5:15 i worked with this type of GPS stuff for a while, and i heard both "NEE-mah" and "EN-EM-EE-AY". i usually said the letters out (EN EM EE AY) because there is a completely different system called NEMA that covers things like power cord plug shapes. Its pretty standard to see NMEA over either RS-232 or 422 with 1 Hz messages at 9600 baud with no parity bit. i never needed a parity bit because any broken message would result in a bad character in the NMEA message and my code would handle that as a bad NMEA message altogether and it would put the software into a "bad message" state which just threw the message out and waited for the start of the next message. you can't really use NMEA 1Hz message for nav stuff, but it can still be really useful for a lot of other things. you can make a clock on steroids that uses navstar's messages to find the date and time. i think its actually easier than using the radio clock stuff lol. a lot of off the shelf GPS modules include a 1 ppm signal too which can extremely useful for writing lazy power efficient code

Camera video quality and lighting so much better in this one! Also your eye line to the camera is almost perfect. I know how awkward it feels to stare directly into a lens... 😬

uhhh... i have never seen the automation with sigrok cli. That is a nice touch!

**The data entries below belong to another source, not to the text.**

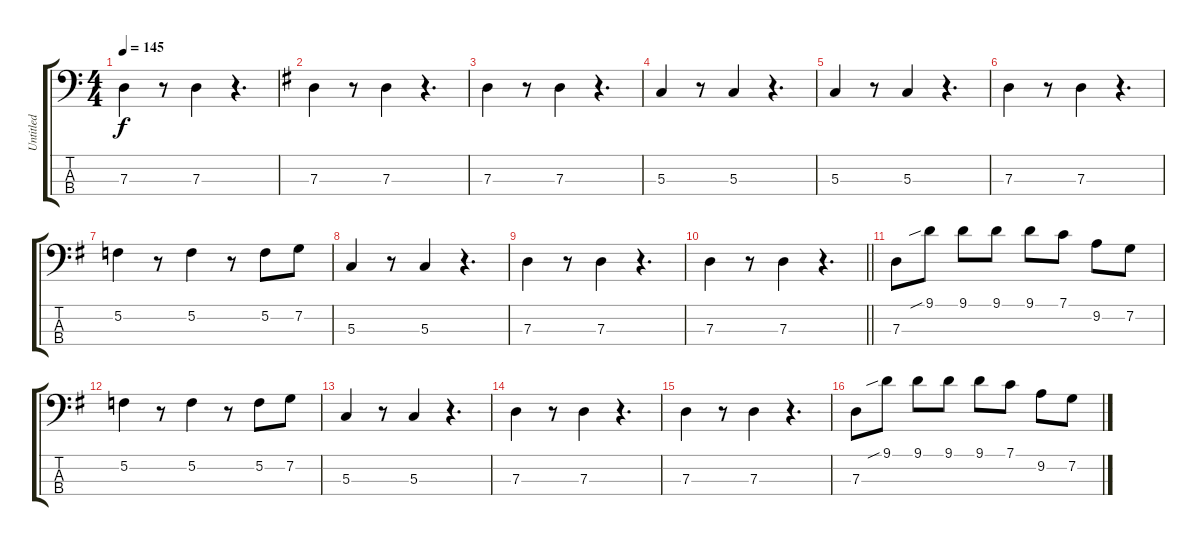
\track ("Untitled" "Untitled") {instrument electricbassfinger}
\staff {score tabs}
\tuning (F2 C2 G1 D1) {hide}
\ts (4 4)
\tempo 145
\clef f4
\ks c
7.3.4{dy f} r.8 7.3.4 r.4{d} |
\ks g
7.3.4 r.8 7.3.4 r.4{d} |
7.3.4 r.8 7.3.4 r.4{d} |
5.3.4 r.8 5.3.4 r.4{d} |
5.3.4 r.8 5.3.4 r.4{d} |
7.3.4 r.8 7.3.4 r.4{d} |
5.2.4 r.8 5.2.4 r.8 5.2.8 7.2.8 |
5.3.4 r.8 5.3.4 r.4{d} |
7.3.4 r.8 7.3.4 r.4{d} |
\barLineRight lightlight
7.3.4 r.8 7.3.4 r.4{d} |
7.3.8 9.1{sib}.8 9.1.8 9.1.8 9.1.8 7.1.8 9.2.8 7.2.8 |
5.2.4 r.8 5.2.4 r.8 5.2.8 7.2.8 |
5.3.4 r.8 5.3.4 r.4{d} |
7.3.4 r.8 7.3.4 r.4{d} |
7.3.4 r.8 7.3.4 r.4{d} |
7.3.8 9.1{sib}.8 9.1.8 9.1.8 9.1.8 7.1.8 9.2.8 7.2.8
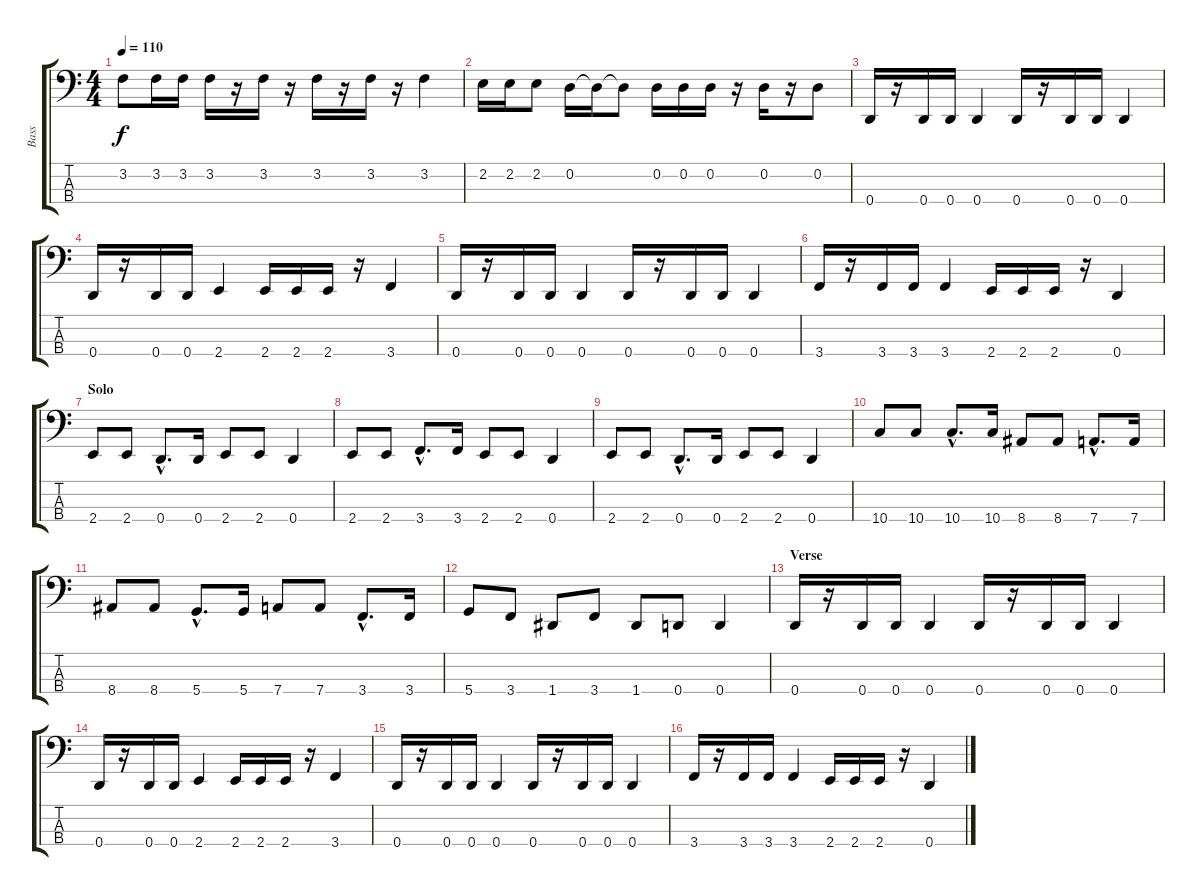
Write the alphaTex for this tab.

\track ("Bass" "Bass") {instrument electricbassfinger}
\staff {score tabs}
\tuning (G2 D2 A1 D1) {hide}
\ts (4 4)
\tempo 110
\clef f4
\ks c
3.2.8{dy f} 3.2.16 3.2.16 3.2.16 r.16 3.2.16 r.16 3.2.16 r.16 3.2.16 r.16 3.2.4 |
2.2.16 2.2.16 2.2.8 0.2.16 0.2{t}.16 0.2{t}.8 0.2.16 0.2.16 0.2.16 r.16 0.2.16 r.16 0.2.8 |
0.4.16 r.16 0.4.16 0.4.16 0.4.4 0.4.16 r.16 0.4.16 0.4.16 0.4.4 |
0.4.16 r.16 0.4.16 0.4.16 2.4.4 2.4.16 2.4.16 2.4.16 r.16 3.4.4 |
0.4.16 r.16 0.4.16 0.4.16 0.4.4 0.4.16 r.16 0.4.16 0.4.16 0.4.4 |
3.4.16 r.16 3.4.16 3.4.16 3.4.4 2.4.16 2.4.16 2.4.16 r.16 0.4.4 |
\section ("" "Solo")
2.4.8 2.4.8 0.4{hac}.8{d} 0.4.16 2.4.8 2.4.8 0.4.4 |
2.4.8 2.4.8 3.4{hac}.8{d} 3.4.16 2.4.8 2.4.8 0.4.4 |
2.4.8 2.4.8 0.4{hac}.8{d} 0.4.16 2.4.8 2.4.8 0.4.4 |
10.4.8 10.4.8 10.4{hac}.8{d} 10.4.16 8.4.8 8.4.8 7.4{hac}.8{d} 7.4.16 |
8.4.8 8.4.8 5.4{hac}.8{d} 5.4.16 7.4.8 7.4.8 3.4{hac}.8{d} 3.4.16 |
5.4.8 3.4.8 1.4.8 3.4.8 1.4.8 0.4.8 0.4.4 |
\section ("" "Verse")
0.4.16 r.16 0.4.16 0.4.16 0.4.4 0.4.16 r.16 0.4.16 0.4.16 0.4.4 |
0.4.16 r.16 0.4.16 0.4.16 2.4.4 2.4.16 2.4.16 2.4.16 r.16 3.4.4 |
0.4.16 r.16 0.4.16 0.4.16 0.4.4 0.4.16 r.16 0.4.16 0.4.16 0.4.4 |
3.4.16 r.16 3.4.16 3.4.16 3.4.4 2.4.16 2.4.16 2.4.16 r.16 0.4.4
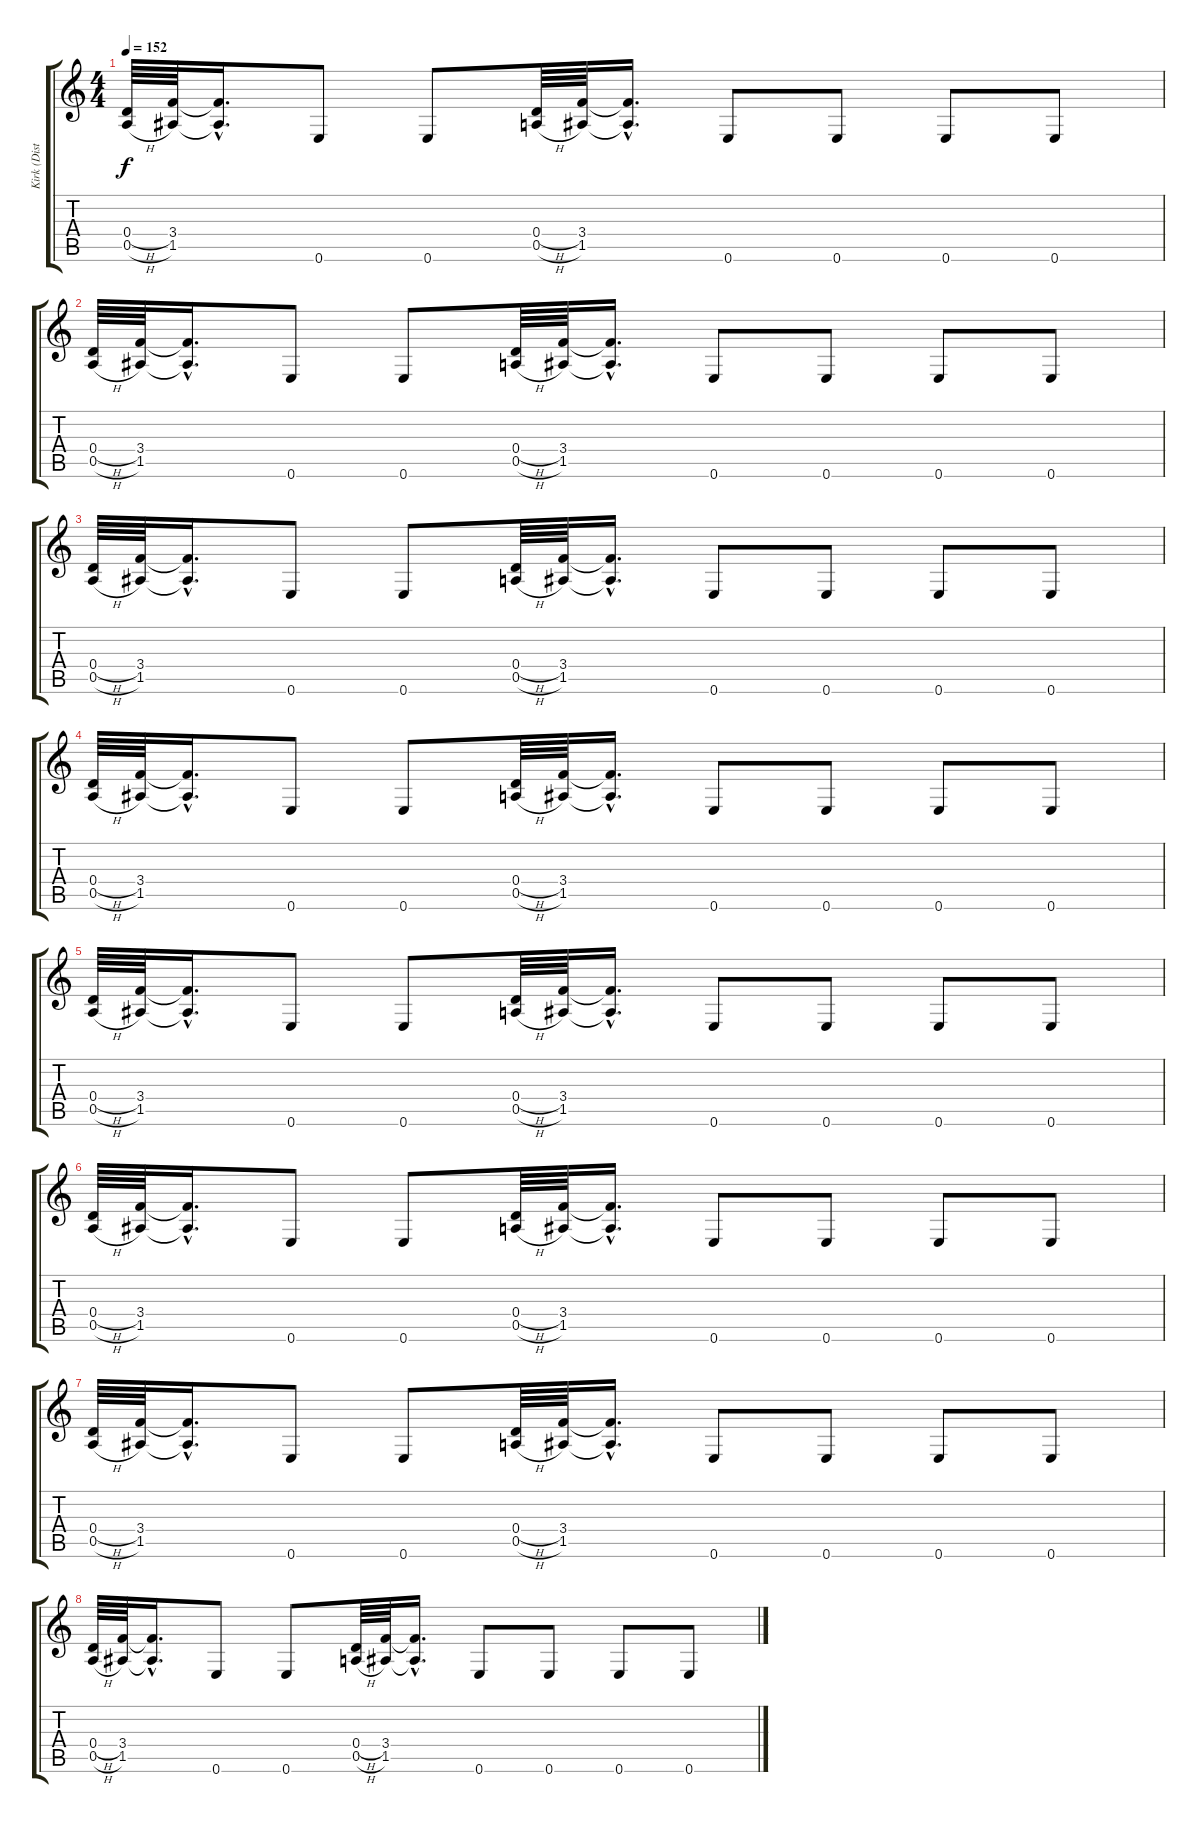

Love your content Matt. Keep up the good work!

You are using GPS, from you analyzer I can tell you are on planet earth.

Great content, great explanation, so fascinating. Thank you very much.

GN means it's combining multiple sources, i read that on the german wikipedia entry for NMEA, which for some reason is much more comprehensive than the english version

hell yeah! i been waiting on this one!

It's worth mentioning that serial interfaces are nearly always 9600,8,N,1 (9600 bits per second, 8 data bits, no parity bit, & 1 stop bit) by default, so if you know nothing at all about the device, try that first, & the odds are very good that it'll work. The next most common setting is the same, but 115200 bits per second.